Losing a loved one can be a painful, stressful event in a person's life. Many people feel uncomfortable around those in mourning because they do not know what to say or do. You can help a friend who has lost a grandmother by providing support, both emotional and practical, and relieving stress.

Acknowledge Hurt

When your friend is struggling with the void left by a deceased loved one, such as a grandmother, you have an opportunity to offer comfort. It is important to openly show your compassion and sympathy. Do not be afraid to use the word "died" or to talk about the person who is gone, suggests the Helpguide.org article "Supporting a Grieving Person." Offer companionship, lend an ear and create a peaceful atmosphere in which your friend can express feelings, advises "A LifeCare Guide to Helping Others Cope with Grief."

Identify Areas of Need

Providing practical assistance for a friend whose grandmother has passed away prevents your comrade from having to deal with day-to-day decisions and activities, such as preparing food, mowing the yard, driving to appointments and doing housework. Avoid making open-ended statements such as "Let me know if I can help," says the LifeCare guide. Your friend may be too emotional to express needs and wants, so be direct when asking if you can take of something.

Comments to Avoid

Knowing what not to say to a grieving person is just as important as knowing how to offer compassion. Refrain from saying "I know how you feel," "he's in a better place now" or "it is time to put this behind you," suggests Helpguide.org. Such statements may be interpreted as signs that you are minimizing your friend's feelings. Instead of offering advice or using terms like "you should," try making helpful suggestions or asking questions that begin "do you think it would be a good idea..."

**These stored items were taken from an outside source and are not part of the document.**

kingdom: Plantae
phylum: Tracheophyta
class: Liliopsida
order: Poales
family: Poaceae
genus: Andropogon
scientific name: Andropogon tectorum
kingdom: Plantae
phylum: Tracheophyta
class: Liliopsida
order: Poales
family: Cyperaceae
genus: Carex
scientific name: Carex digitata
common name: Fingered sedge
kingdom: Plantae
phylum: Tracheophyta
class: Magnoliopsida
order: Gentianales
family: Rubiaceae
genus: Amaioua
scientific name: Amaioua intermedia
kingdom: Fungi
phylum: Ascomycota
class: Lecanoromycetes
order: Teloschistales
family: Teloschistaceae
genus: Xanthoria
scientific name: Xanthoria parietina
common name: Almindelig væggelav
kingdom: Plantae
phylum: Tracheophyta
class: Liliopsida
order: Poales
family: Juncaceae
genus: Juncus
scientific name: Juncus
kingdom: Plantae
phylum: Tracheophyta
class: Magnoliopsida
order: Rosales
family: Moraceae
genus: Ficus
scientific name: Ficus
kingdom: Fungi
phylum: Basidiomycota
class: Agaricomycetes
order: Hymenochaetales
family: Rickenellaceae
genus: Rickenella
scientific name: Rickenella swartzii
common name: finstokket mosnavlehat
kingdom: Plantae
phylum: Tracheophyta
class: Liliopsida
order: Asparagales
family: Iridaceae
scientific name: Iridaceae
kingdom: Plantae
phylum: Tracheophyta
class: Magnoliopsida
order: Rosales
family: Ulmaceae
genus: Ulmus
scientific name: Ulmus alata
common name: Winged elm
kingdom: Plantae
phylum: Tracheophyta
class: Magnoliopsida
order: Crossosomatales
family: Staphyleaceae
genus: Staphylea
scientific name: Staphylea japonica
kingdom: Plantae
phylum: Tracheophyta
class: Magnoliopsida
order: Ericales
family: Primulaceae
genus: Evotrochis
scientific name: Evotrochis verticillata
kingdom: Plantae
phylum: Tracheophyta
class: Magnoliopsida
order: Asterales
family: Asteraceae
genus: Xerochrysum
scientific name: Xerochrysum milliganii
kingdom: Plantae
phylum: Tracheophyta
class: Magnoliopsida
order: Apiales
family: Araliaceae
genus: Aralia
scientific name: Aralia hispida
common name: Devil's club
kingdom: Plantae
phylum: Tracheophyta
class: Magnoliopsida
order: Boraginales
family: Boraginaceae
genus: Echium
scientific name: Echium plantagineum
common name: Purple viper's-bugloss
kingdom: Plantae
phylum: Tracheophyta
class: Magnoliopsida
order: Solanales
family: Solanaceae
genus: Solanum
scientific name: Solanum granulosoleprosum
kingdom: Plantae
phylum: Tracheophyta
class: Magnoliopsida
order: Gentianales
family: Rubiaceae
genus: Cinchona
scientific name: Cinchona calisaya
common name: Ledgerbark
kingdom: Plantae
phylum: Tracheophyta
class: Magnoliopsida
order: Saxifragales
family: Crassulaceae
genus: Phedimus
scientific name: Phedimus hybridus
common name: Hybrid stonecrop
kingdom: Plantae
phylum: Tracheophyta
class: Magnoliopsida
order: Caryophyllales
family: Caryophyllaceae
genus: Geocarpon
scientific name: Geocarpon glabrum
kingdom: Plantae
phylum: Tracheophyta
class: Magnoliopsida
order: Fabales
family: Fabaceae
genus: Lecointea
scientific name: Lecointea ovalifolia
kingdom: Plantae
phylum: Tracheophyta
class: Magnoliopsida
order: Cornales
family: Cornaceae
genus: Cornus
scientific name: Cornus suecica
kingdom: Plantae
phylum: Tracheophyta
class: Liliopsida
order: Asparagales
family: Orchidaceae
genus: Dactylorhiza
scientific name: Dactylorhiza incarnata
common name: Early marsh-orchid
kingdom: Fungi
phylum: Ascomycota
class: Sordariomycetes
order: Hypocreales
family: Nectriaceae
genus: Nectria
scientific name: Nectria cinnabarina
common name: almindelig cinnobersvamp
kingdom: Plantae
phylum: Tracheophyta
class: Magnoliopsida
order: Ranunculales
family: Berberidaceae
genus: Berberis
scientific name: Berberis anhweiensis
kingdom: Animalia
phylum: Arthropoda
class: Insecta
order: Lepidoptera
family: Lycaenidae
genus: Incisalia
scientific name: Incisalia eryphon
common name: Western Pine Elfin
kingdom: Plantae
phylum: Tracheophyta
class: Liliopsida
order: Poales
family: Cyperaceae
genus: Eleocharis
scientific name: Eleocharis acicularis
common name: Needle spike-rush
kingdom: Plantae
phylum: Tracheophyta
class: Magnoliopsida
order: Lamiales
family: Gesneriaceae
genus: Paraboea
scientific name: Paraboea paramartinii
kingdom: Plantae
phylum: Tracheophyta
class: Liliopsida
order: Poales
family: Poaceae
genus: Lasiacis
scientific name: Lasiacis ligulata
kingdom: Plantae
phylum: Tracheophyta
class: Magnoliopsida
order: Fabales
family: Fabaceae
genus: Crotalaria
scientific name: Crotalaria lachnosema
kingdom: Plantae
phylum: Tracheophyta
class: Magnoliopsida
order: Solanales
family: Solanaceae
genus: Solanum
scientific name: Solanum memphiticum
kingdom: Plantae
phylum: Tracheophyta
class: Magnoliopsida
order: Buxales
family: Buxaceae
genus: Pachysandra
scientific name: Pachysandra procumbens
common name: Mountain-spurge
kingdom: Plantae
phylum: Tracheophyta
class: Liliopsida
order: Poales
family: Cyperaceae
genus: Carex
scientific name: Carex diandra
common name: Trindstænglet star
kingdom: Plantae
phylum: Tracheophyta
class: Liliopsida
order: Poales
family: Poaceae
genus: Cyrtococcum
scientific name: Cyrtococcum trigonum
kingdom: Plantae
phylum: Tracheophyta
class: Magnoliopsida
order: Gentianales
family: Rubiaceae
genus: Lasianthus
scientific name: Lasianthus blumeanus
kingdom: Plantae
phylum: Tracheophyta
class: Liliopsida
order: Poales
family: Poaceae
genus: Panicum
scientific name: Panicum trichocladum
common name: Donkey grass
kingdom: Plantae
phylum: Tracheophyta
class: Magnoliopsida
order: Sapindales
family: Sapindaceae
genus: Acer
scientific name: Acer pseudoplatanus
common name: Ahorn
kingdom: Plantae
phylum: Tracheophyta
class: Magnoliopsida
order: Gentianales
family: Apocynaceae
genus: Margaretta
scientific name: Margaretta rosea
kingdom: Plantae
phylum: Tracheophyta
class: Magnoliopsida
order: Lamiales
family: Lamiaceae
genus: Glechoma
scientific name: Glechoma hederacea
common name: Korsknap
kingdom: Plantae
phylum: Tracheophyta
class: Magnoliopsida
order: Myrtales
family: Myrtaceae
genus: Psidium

Understand the Grief Process

Equipping yourself with knowledge of the grieving process and its associated behaviors and symptoms is one way to help a friend cope with the loss of a beloved grandmother. For example, if you know that anger is common in a person mourning such a personal loss, you can better understand your friend's feelings and handle anger gently, says the article "11 Ways to Comfort Someone Who's Grieving" in "HEALTHbeat," a Harvard Medical School newsletter. Recognizing that the grief process has no timetable and is unique for each person can help you remember to offer comfort for an extended period following the loss, especially during times such as holidays and birthdays, when the now-deceased grandmother probably spent cherished time with your friend.